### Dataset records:
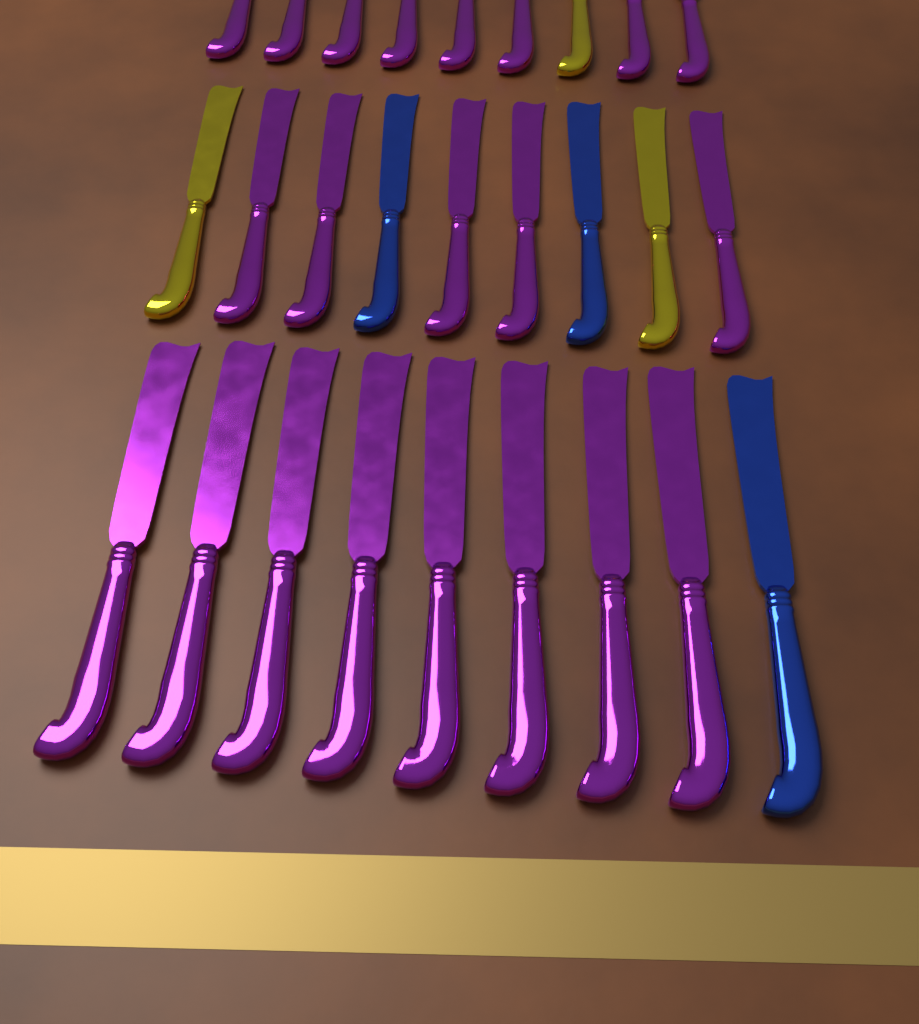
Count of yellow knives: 3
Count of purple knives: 21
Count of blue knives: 3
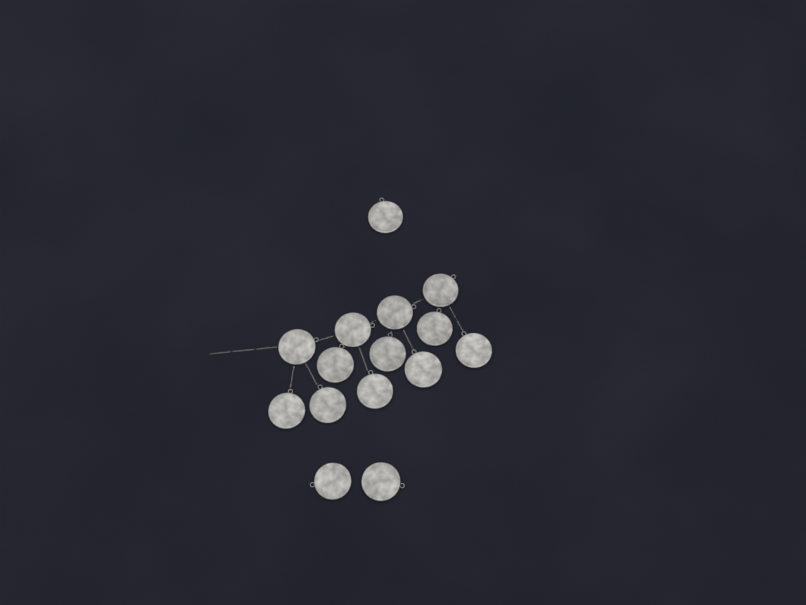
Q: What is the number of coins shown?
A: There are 15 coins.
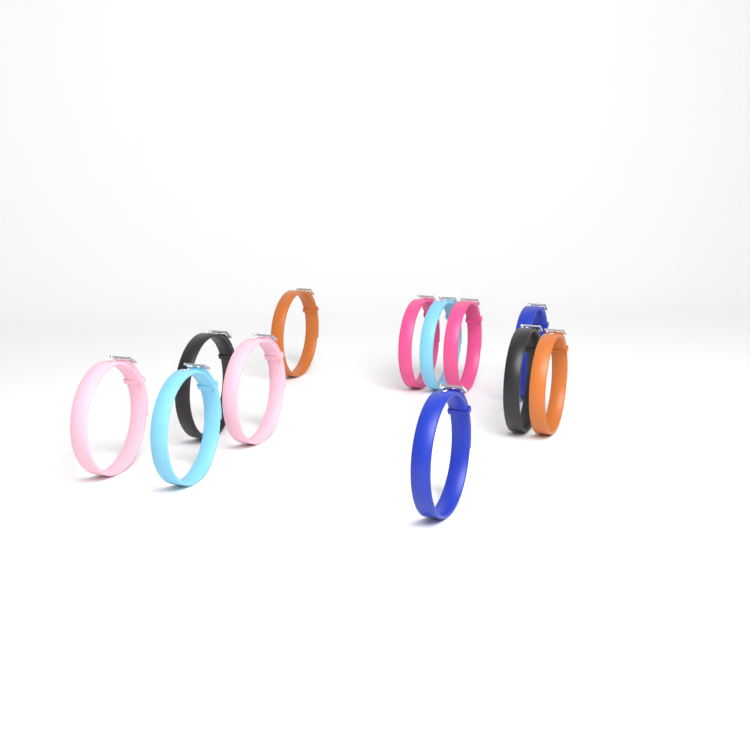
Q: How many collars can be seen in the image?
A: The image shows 12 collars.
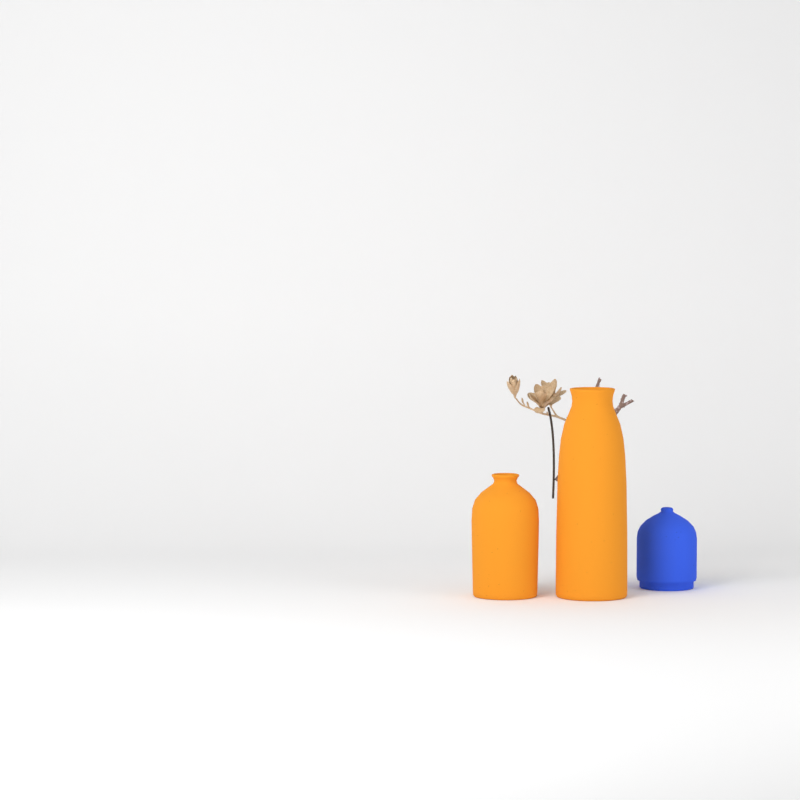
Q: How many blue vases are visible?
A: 1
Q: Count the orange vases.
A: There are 2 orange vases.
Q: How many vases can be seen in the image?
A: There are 3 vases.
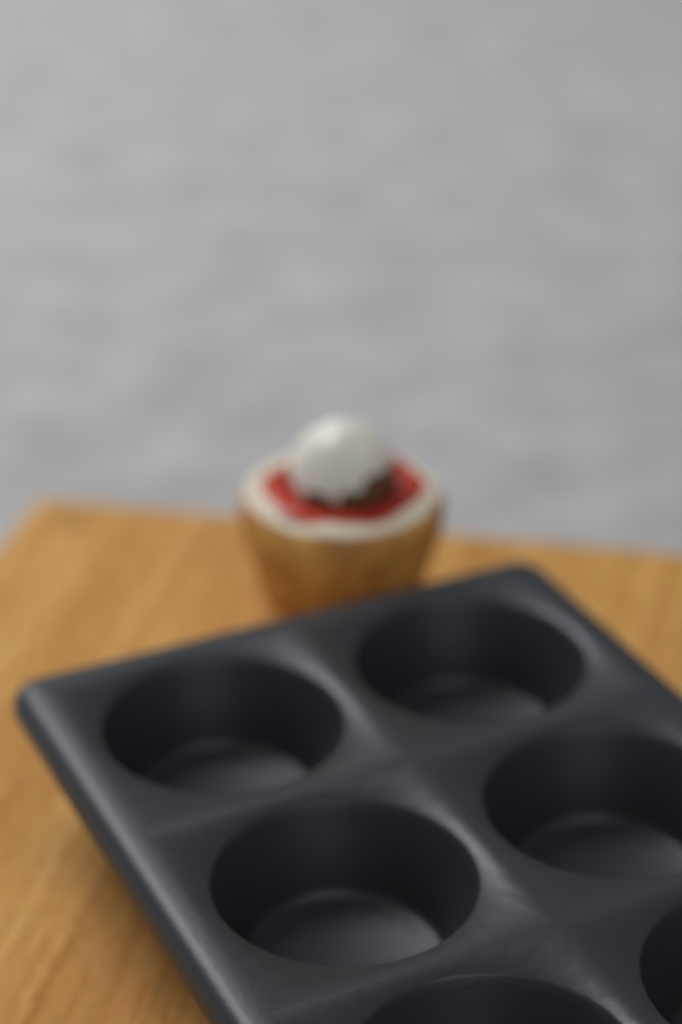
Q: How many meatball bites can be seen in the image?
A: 1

### Aim:
Reproduce every line of the material above verbatim, omitting the pictures.

### Reply to the exercise:
Count of yellow knives: 3
Count of purple knives: 21
Count of blue knives: 3
Q: What is the number of coins shown?
A: There are 15 coins.
Q: How many collars can be seen in the image?
A: The image shows 12 collars.
Q: How many blue vases are visible?
A: 1
Q: Count the orange vases.
A: There are 2 orange vases.
Q: How many vases can be seen in the image?
A: There are 3 vases.
Q: How many meatball bites can be seen in the image?
A: 1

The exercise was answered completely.